Supplied information:
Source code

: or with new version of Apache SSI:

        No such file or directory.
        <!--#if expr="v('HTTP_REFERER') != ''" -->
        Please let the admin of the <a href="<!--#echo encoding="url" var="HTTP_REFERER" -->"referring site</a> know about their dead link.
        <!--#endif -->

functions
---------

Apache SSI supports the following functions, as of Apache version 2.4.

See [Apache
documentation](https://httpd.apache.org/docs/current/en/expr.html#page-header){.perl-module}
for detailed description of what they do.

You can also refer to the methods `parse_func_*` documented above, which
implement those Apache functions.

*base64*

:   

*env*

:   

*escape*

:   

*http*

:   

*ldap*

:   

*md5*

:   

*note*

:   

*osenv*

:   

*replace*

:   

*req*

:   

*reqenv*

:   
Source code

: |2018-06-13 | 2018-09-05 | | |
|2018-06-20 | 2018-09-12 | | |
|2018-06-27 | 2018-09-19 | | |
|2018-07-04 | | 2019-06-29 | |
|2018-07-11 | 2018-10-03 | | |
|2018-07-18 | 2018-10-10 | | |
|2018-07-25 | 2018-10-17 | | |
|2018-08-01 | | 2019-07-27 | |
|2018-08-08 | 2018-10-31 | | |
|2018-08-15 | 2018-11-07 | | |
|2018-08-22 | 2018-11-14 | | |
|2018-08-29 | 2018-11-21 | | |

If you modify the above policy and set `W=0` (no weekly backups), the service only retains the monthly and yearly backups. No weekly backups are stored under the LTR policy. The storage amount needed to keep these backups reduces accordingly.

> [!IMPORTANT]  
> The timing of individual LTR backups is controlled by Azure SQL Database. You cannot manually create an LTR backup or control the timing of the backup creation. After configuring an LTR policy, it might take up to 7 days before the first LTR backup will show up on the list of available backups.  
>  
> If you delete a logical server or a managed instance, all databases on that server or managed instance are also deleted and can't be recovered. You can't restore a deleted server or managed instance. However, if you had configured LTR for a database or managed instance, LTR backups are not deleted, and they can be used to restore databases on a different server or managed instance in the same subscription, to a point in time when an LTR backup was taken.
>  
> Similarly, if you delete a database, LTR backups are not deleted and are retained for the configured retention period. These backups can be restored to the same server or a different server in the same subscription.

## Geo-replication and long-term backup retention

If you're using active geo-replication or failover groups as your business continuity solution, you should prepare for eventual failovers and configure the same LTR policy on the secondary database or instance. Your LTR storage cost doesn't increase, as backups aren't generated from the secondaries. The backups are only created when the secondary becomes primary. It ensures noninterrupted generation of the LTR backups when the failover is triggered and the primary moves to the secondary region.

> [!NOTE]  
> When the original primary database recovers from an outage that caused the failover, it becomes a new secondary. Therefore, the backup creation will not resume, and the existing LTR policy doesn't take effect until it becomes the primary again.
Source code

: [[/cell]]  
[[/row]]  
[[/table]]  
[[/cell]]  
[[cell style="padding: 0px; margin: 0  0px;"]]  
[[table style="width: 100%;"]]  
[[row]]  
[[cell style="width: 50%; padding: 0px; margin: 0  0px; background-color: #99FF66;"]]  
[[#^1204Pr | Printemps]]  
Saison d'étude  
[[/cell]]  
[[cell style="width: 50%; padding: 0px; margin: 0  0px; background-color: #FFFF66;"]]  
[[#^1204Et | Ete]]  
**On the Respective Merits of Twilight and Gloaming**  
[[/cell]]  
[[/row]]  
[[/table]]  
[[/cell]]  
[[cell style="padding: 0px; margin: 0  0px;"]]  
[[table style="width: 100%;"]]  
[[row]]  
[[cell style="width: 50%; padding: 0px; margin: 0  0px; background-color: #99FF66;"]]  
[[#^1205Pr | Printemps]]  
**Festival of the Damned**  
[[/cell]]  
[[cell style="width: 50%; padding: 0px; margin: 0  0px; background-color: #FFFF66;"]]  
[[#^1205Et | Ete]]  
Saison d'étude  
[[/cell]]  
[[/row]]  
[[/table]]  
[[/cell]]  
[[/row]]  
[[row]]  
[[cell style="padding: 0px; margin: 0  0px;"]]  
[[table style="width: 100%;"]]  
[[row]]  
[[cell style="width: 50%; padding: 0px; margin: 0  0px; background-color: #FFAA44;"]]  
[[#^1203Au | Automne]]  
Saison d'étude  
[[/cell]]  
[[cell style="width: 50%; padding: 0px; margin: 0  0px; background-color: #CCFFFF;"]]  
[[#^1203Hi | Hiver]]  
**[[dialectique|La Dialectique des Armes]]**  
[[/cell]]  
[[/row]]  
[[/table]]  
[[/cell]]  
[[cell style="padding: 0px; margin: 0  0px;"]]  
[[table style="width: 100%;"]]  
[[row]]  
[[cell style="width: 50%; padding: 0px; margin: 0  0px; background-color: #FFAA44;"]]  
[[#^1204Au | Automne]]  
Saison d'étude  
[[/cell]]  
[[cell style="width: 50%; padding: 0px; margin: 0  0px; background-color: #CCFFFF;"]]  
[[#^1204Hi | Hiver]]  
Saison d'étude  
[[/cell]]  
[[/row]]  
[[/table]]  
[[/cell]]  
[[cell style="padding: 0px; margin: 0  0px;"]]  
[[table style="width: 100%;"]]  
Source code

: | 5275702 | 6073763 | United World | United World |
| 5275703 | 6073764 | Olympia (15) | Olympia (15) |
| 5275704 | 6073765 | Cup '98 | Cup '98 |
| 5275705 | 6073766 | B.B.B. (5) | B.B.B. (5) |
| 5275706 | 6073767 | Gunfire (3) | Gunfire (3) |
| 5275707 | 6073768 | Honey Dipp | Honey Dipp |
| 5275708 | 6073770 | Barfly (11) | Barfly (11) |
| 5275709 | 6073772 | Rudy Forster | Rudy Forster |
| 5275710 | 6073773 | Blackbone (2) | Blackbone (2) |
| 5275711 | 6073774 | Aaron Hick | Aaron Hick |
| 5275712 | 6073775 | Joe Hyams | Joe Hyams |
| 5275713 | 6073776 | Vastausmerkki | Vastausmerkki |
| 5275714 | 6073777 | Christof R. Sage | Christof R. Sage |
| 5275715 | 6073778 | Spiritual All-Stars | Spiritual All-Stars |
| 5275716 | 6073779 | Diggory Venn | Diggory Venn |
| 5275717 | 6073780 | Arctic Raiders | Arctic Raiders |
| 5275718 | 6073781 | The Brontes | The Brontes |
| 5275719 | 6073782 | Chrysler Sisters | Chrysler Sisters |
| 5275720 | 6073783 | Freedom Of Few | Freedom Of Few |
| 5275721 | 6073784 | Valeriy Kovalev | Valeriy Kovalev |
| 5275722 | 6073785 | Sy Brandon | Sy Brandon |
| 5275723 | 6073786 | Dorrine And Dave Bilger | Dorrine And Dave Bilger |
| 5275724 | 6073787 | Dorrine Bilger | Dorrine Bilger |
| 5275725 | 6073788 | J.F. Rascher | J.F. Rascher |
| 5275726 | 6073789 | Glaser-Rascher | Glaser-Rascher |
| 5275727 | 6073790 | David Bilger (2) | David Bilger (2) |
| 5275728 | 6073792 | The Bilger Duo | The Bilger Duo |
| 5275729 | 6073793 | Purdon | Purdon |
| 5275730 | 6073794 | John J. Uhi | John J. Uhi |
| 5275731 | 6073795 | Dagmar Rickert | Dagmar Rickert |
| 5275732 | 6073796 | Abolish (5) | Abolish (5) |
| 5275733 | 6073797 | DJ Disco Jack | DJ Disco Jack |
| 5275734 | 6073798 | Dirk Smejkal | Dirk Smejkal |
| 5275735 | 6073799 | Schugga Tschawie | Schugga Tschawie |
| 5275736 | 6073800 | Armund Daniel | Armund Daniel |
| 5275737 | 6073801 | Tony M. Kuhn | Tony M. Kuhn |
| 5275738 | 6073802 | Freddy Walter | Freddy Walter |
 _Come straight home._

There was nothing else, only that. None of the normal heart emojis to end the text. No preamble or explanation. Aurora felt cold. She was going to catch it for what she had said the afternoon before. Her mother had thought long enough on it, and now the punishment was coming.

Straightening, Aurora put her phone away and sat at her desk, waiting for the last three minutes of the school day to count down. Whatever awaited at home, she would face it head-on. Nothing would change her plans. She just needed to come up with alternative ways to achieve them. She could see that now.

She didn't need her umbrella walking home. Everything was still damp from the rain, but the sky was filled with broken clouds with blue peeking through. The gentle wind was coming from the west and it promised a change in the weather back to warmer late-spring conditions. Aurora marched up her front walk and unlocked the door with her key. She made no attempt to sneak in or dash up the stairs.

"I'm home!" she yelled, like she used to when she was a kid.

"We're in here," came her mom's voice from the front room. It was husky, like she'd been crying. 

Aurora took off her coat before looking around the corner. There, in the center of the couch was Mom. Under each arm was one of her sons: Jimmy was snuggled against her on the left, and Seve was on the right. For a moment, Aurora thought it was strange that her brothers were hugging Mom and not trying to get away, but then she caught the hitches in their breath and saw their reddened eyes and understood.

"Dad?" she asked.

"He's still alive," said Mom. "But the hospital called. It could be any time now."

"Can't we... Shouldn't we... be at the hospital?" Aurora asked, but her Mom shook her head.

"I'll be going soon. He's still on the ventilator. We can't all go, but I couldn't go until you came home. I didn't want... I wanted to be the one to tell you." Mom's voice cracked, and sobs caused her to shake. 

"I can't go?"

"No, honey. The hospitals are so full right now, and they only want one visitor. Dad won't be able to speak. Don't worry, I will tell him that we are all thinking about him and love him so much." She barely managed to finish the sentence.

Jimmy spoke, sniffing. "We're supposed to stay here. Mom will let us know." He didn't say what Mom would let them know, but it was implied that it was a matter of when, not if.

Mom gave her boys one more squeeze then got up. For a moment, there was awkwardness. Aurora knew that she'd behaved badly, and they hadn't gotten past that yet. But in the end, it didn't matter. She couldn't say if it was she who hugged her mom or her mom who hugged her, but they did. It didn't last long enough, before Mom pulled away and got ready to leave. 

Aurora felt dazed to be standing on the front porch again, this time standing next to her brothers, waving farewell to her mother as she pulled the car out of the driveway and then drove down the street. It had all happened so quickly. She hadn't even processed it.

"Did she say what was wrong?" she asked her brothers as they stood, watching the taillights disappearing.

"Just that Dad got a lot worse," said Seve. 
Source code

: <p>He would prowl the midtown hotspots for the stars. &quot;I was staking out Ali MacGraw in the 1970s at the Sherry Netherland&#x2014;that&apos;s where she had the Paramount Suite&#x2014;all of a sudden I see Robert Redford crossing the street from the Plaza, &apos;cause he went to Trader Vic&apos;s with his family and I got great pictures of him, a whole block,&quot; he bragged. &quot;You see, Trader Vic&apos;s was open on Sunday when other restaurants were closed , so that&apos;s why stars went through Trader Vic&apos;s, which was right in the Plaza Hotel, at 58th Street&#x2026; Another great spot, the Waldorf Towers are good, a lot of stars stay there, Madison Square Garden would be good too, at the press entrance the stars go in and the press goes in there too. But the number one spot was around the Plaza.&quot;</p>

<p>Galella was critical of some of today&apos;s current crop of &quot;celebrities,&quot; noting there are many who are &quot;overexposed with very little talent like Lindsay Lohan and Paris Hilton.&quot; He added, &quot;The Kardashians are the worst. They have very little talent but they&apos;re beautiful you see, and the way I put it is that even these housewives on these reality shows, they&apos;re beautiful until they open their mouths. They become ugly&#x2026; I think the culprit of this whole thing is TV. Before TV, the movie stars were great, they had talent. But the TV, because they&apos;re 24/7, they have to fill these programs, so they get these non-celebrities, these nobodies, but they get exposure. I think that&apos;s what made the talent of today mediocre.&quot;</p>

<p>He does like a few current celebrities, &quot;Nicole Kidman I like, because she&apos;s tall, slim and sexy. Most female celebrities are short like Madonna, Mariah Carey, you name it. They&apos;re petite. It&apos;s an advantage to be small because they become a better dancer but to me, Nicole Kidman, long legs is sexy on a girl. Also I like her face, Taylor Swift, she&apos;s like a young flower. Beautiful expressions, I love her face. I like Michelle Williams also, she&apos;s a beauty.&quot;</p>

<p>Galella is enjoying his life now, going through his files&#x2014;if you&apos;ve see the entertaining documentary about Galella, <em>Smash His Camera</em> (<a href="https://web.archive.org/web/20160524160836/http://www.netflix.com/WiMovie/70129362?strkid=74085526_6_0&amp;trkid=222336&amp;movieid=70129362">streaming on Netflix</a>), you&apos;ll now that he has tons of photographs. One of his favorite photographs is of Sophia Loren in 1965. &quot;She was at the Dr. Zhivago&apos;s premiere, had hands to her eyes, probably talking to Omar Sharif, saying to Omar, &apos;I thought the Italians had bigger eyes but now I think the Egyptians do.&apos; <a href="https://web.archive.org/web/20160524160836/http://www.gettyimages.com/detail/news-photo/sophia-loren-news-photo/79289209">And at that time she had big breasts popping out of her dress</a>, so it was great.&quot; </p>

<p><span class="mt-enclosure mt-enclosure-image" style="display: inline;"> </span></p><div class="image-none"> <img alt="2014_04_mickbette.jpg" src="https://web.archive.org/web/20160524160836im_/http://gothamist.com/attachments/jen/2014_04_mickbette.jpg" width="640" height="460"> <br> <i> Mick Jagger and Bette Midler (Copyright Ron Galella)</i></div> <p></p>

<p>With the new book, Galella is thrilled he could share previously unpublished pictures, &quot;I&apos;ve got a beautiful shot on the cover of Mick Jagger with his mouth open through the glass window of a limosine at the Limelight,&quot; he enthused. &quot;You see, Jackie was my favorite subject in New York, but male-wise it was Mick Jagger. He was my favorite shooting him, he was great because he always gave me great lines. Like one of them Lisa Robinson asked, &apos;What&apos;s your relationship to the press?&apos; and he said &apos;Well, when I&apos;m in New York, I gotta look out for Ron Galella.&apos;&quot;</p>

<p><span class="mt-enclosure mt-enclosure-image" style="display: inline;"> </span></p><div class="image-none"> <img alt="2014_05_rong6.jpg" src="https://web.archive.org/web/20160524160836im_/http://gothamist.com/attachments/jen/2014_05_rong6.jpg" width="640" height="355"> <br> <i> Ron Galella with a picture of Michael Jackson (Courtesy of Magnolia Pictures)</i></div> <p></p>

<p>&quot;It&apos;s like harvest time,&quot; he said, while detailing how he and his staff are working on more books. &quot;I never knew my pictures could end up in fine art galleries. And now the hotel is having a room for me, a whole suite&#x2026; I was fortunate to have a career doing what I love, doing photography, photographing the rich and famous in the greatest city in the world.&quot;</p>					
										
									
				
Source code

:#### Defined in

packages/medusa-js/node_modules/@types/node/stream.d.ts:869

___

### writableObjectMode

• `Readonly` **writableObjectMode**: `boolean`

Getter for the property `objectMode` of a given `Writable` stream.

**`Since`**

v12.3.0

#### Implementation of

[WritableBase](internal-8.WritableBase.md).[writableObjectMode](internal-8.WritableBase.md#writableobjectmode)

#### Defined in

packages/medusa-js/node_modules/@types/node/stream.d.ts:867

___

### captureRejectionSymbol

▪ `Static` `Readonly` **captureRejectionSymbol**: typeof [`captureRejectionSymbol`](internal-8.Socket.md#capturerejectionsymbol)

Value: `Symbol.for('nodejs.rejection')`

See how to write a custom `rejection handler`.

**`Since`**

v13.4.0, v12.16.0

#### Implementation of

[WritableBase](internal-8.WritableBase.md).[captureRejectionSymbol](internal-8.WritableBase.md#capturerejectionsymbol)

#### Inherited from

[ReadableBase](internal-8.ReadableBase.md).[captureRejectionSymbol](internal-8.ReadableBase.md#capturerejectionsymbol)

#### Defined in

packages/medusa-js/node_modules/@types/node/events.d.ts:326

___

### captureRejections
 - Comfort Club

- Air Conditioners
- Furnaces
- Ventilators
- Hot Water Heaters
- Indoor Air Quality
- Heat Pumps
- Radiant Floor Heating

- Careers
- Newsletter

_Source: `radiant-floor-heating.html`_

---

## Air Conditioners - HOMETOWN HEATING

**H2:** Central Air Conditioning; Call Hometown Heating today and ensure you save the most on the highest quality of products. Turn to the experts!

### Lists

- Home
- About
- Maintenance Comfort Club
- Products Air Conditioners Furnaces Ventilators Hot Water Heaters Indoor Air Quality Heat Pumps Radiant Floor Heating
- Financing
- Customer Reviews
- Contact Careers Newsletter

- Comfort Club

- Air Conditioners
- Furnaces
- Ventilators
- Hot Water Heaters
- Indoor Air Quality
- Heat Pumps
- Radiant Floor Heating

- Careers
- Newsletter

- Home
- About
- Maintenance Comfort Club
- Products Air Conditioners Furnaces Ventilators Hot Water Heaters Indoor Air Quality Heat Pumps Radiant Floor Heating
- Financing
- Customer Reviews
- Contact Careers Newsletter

Exercise directions: Where the string "which" appears in a line of the entries above, return that line.

Result:
You can also refer to the methods `parse_func_*` documented above, which
: <p>He would prowl the midtown hotspots for the stars. &quot;I was staking out Ali MacGraw in the 1970s at the Sherry Netherland&#x2014;that&apos;s where she had the Paramount Suite&#x2014;all of a sudden I see Robert Redford crossing the street from the Plaza, &apos;cause he went to Trader Vic&apos;s with his family and I got great pictures of him, a whole block,&quot; he bragged. &quot;You see, Trader Vic&apos;s was open on Sunday when other restaurants were closed , so that&apos;s why stars went through Trader Vic&apos;s, which was right in the Plaza Hotel, at 58th Street&#x2026; Another great spot, the Waldorf Towers are good, a lot of stars stay there, Madison Square Garden would be good too, at the press entrance the stars go in and the press goes in there too. But the number one spot was around the Plaza.&quot;</p>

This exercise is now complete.